On Windows Vista through Windows 8 the OS uses WDDM 1.x, where the OS pretty much completely controls VRAM allocation. To simplify things considerably, the way it works is that the OS will keep track of both the dedicated memory on the video card (VRAM), as well as a chunk of system memory that's usually around 2x the size of VRAM. Any apps that use the GPU will tell the driver to create "resources", where a resource is generally a single allocation (typically either a texture or a buffer). The app will then issue rendering commands, which causes the driver to create command buffers that are submitted to the GPU for execution. Whenever the driver submits one of these command buffers, it also has to submit a list of resources that are referenced by that command buffer. So if you issued a draw that uses TextureA and TextureB via shader resource views, the driver will include those resources in the list. This list serves two purposes:
- It allows the kernel-mode driver to patch physical addresses into the command buffer. Older GPU's didn't support virtual addressing, and required raw physical addresses provided by the OS's memory manager.

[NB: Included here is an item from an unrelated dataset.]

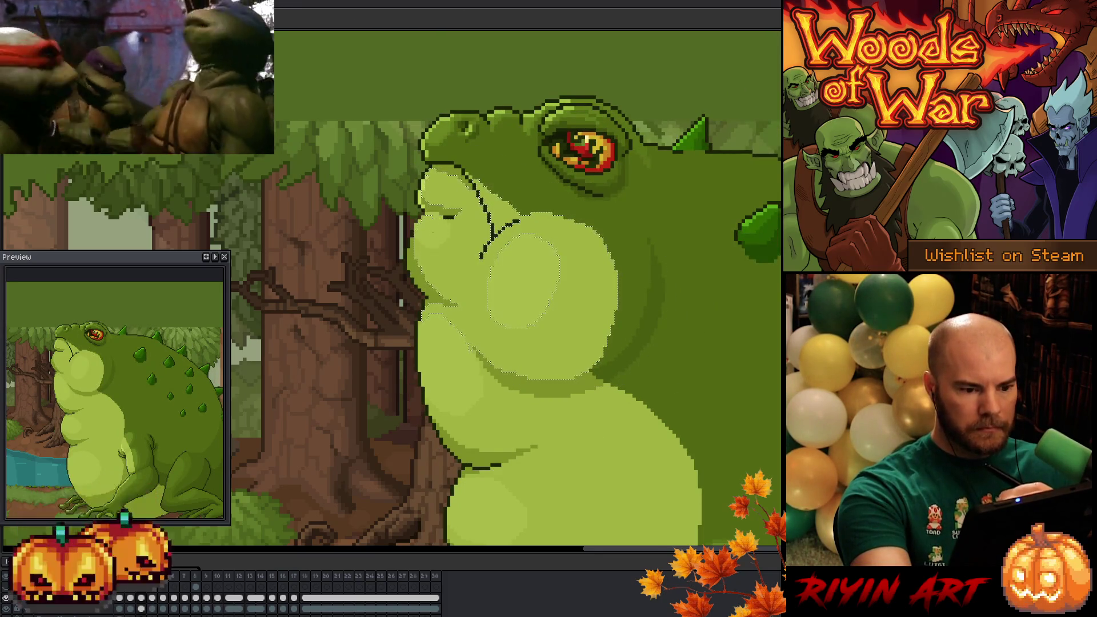
key(Right)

- It allowed the OS's memory manager to know which resources were needed for that command list to execute. The memory manager would use this list to shuffle resources in and out of VRAM. This allows for multiple apps to share the GPU without requiring the sum of all resources to fit in VRAM. It also potentially allows a single app to over-subscribe to the VRAM. Resources that are in VRAM are considered to be "resident", while resources that are paged out to system memory are considered "evicted".
In other words, the OS would try it's very best to make sure that the resources you're actually using stay in VRAM. In that way it's somewhat similar to CPU memory, which can get paged out to the swap file if it's not in use. However if your app (or multiple apps collectively) try to use too much memory simultaneously, it will typically manifest as poor performance resulting from the OS frantically moving things in and out of VRAM. In some cases it's also possible that a resource will get moved to an area of CPU memory that's still accessible by the GPU, albeit more slowly than if it were in VRAM. Either way there are tools that you can use to track this down.

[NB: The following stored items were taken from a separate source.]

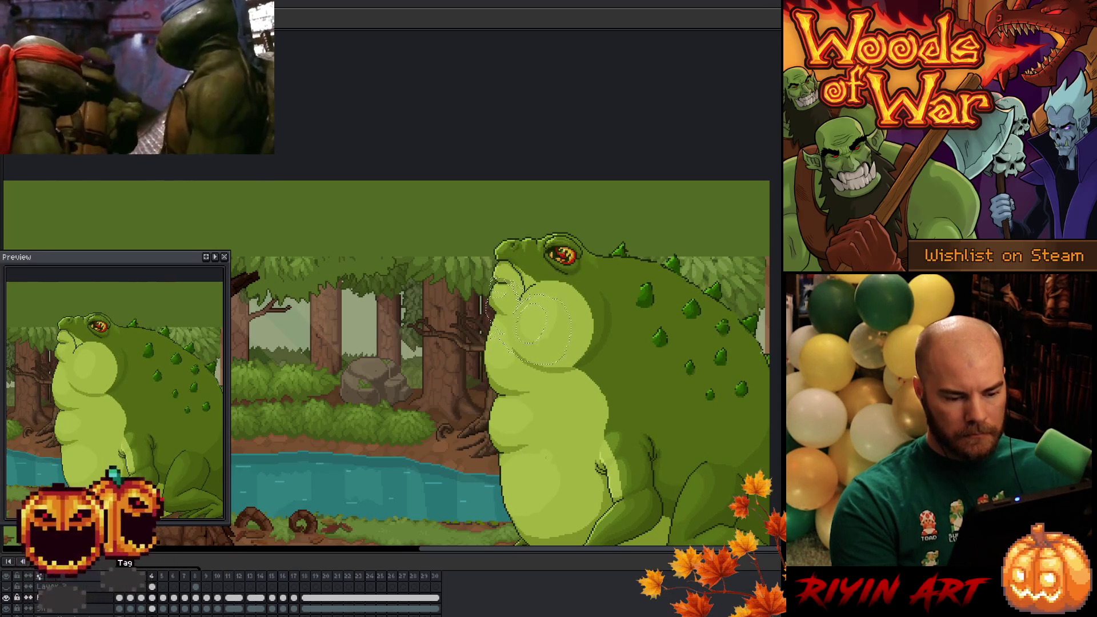
scroll(540, 326, up, 1)
scroll(544, 283, up, 1)
scroll(550, 249, up, 1)
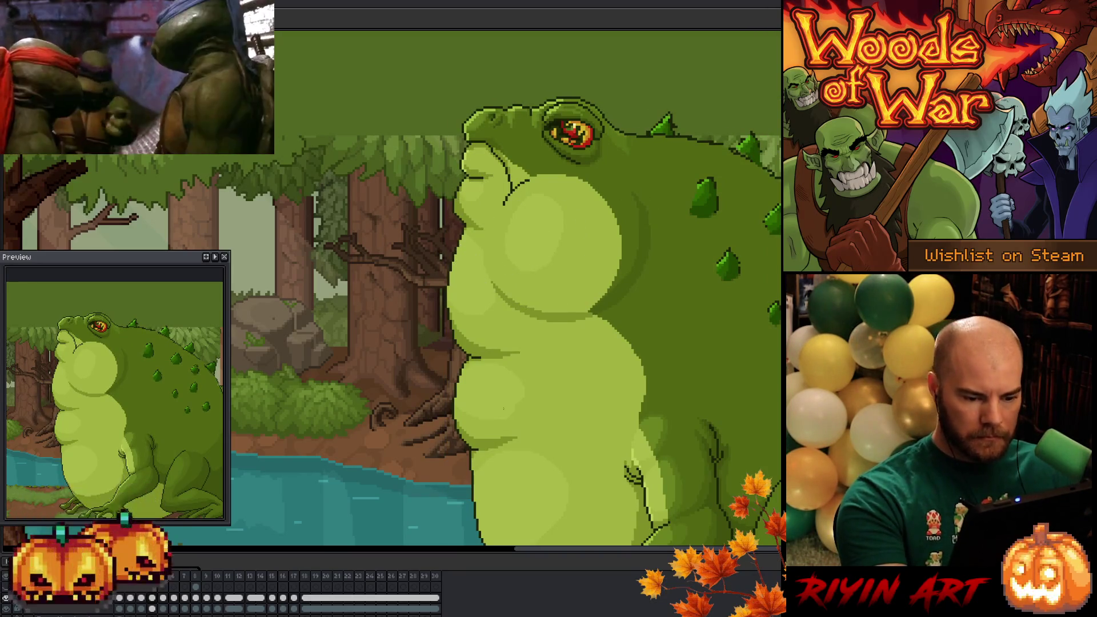
key(Right)
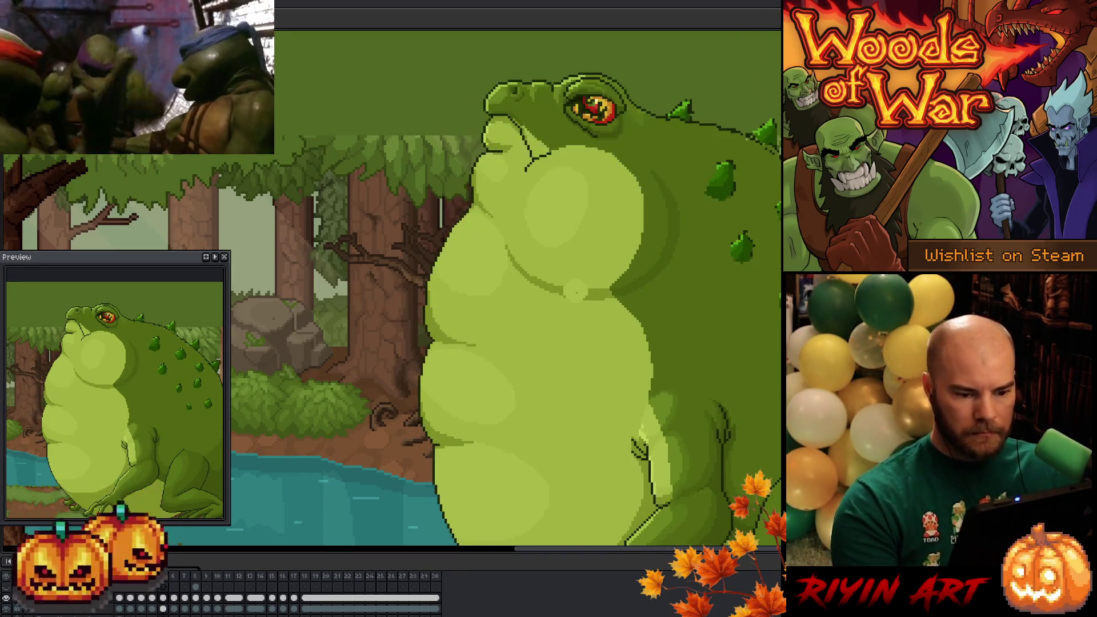
key(Right)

On Windows 10 there's a new driver model called WDDM 2.0. Under this driver model GPU's are expected to have virtual addressing support, which simplifies things a bit. Using virtual addresses in command buffers avoids the need for patching, which saves on performance. If the app is using D3D12, control over residency is also given to the app instead of being automatic. The app can use the "MakeResident" and "Evict" functions to manually move resources (or heaps) in and out of VRAM. The OS also has a mechanism for notifying apps when their amount of available GPU memory is shrinking, which usually happens due to another app requesting VRAM. In this scenario the app is expected to destroy or evict resources, but in practice the OS will start to automatically evict if your app fails to do it. In this case the resource will most likely be slower to access, which can cause performance to degrade. D3D11 apps see the same behavior as they did previously (residency is automatic), but under WDDM 2.0 the driver is responsible for providing this behavior.